« Comprendre pour ne pas reproduire : c’est tout le sens du Mémorial »

Chargée d’exploitation au Mémorial de Caen, Tyfène Denoyelle aborde la mission du musée normand. Elle explique comment l’institution, à Caen, travaille au quotidien pour rendre accessible la mémoire de la Seconde Guerre mondiale, en repensant régulièrement son parcours.

Tyfène Denoyelle, chargée d’exploitation au Mémorial de Caen, au service de la mémoire et de la transmission de l’histoire.

Comment définiriez-vous la mission du Mémorial de Caen en matière de préservation de la mémoire de la Seconde Guerre mondiale aujourd’hui ?

Transmettre la mémoire et la rendre accessible à tous, c’est notre cœur de mission. On raconte les conflits du XXᵉ siècle avec un focus sur la Seconde Guerre mondiale, la bataille de Normandie et la guerre froide. Le fonds Chauvel, qui rassemble les centaines de milliers de photos, vidéos et notes de terrain rapportées par le grand reporter Patrick Chauvel au fil de ses missions, permet de montrer les conflits à hauteur d’homme. Et nos expositions temporaires, comme celle consacrée à Varian Fry, ce journaliste américain qui a aidé des centaines d’artistes et d’intellectuels à fuir le nazisme, éclairent des figures moins connues.

Quand on entre dans le Mémorial, quelle est la ligne directrice qui structure l’ensemble du parcours de visite ? 

Le comparatif entre histoire et mémoire. L’Histoire s’appuie sur des preuves, elle est objective. La mémoire est subjective, liée aux émotions. Parfois elles se rejoignent, parfois non, et on explique cet écart tout au long du parcours. 

Qu’avez-vous souhaité que le public comprenne en premier durant leur visite ? 

Les sources des conflits, pour éviter qu’ils se reproduisent. On veut montrer la complexité des événements et que l’Histoire est faite de choix et de responsabilités. Ces questions résonnent encore aujourd’hui. 

Comment conservez-vous l’équilibre entre les nombreuses facettes de la guerre ? 

On est en perpétuelle évolution. L’espace Shoah, inauguré en avril, a été retravaillé avec des spécialistes comme Tal Bruttmann, historien spécialiste de la Shoah et de l’antisémitisme, auteur de plusieurs ouvrages de référence sur le sujet. On travaille toujours avec un comité scientifique très exigeant.

Comment adaptez-vous la transmission à des publics variés ?

On suit le programme scolaire pour les jeunes.

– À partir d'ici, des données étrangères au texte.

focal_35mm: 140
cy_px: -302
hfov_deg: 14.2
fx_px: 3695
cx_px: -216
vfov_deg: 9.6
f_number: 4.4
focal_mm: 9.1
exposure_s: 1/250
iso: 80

Pour les adultes, on adapte : on insiste sur la bataille d’Angleterre pour le public britannique, sur Omaha pour les Américains. Il faut qu’ils comprennent les origines du conflit. 

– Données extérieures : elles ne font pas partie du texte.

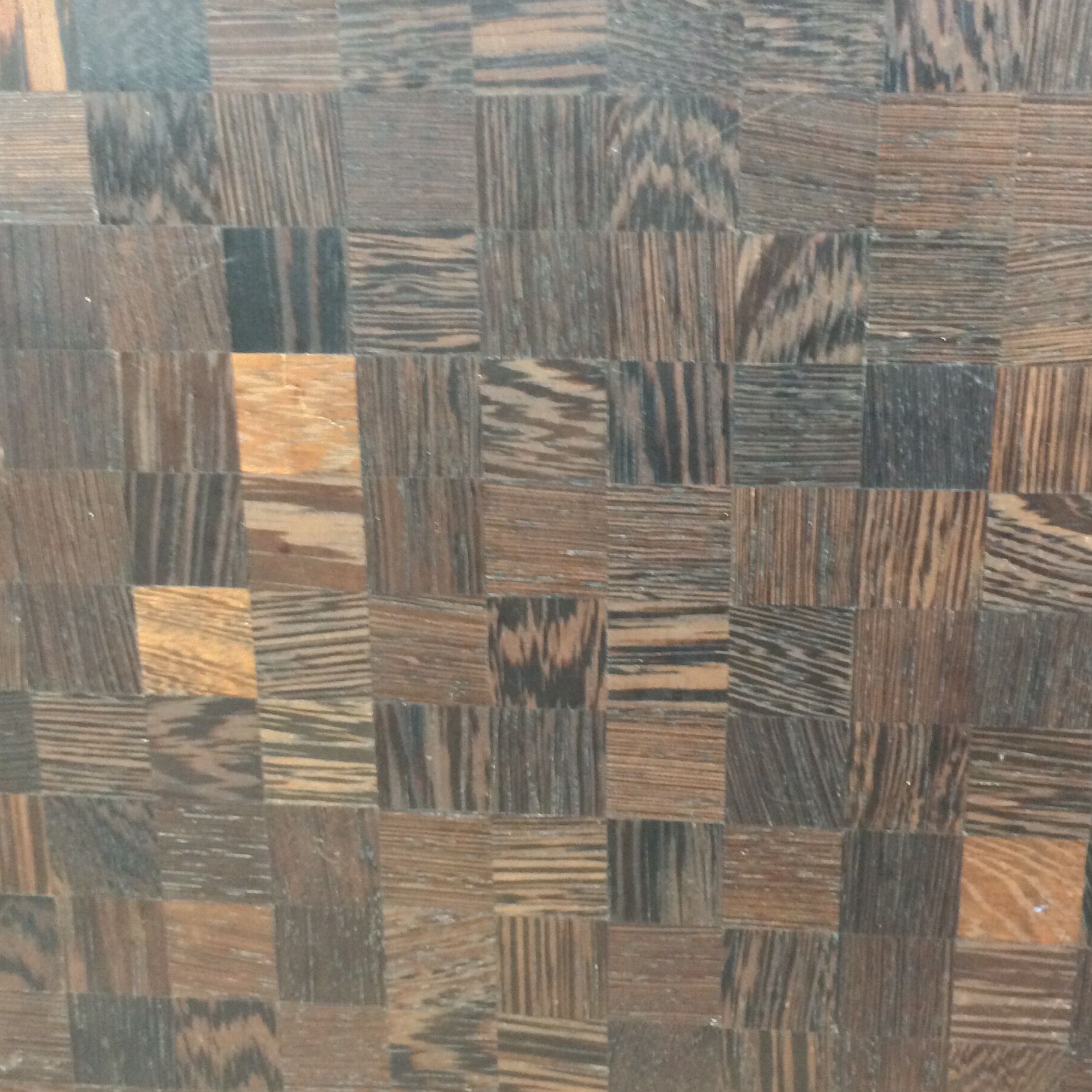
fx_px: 1642
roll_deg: +0.1
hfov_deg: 36.8
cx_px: 569
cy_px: 542
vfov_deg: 36.8
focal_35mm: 46
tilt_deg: -28.0
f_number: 2.2
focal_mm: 4.15
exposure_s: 1/20
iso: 320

Parmi tous les objets exposés, lequel retient votre attention ?

La carte de Churchill, située juste après la reconstitution du tunnel de métro au début du parcours, montre la mondialisation du conflit entre 1940 et 1942. C’est passionnant : tout a un lien en histoire.

Comment décidez-vous des modifications ou des thèmes à approfondir ?

On se base sur le programme scolaire, les avancées de la recherche et les réactions du public. Certaines parties sont trop complexes ou trop rapides : on ajuste la médiation et la scénographie. 

Les objets exposés répondent-ils à des critères précis ?

Oui, ils doivent servir l’explication. Pour la propagande visant les enfants, on montre des objets qui leur étaient destinés. On choisit selon la valeur pédagogique, l’état de conservation et la capacité à raconter une histoire. Un bon objet peut dire plus qu’un long texte.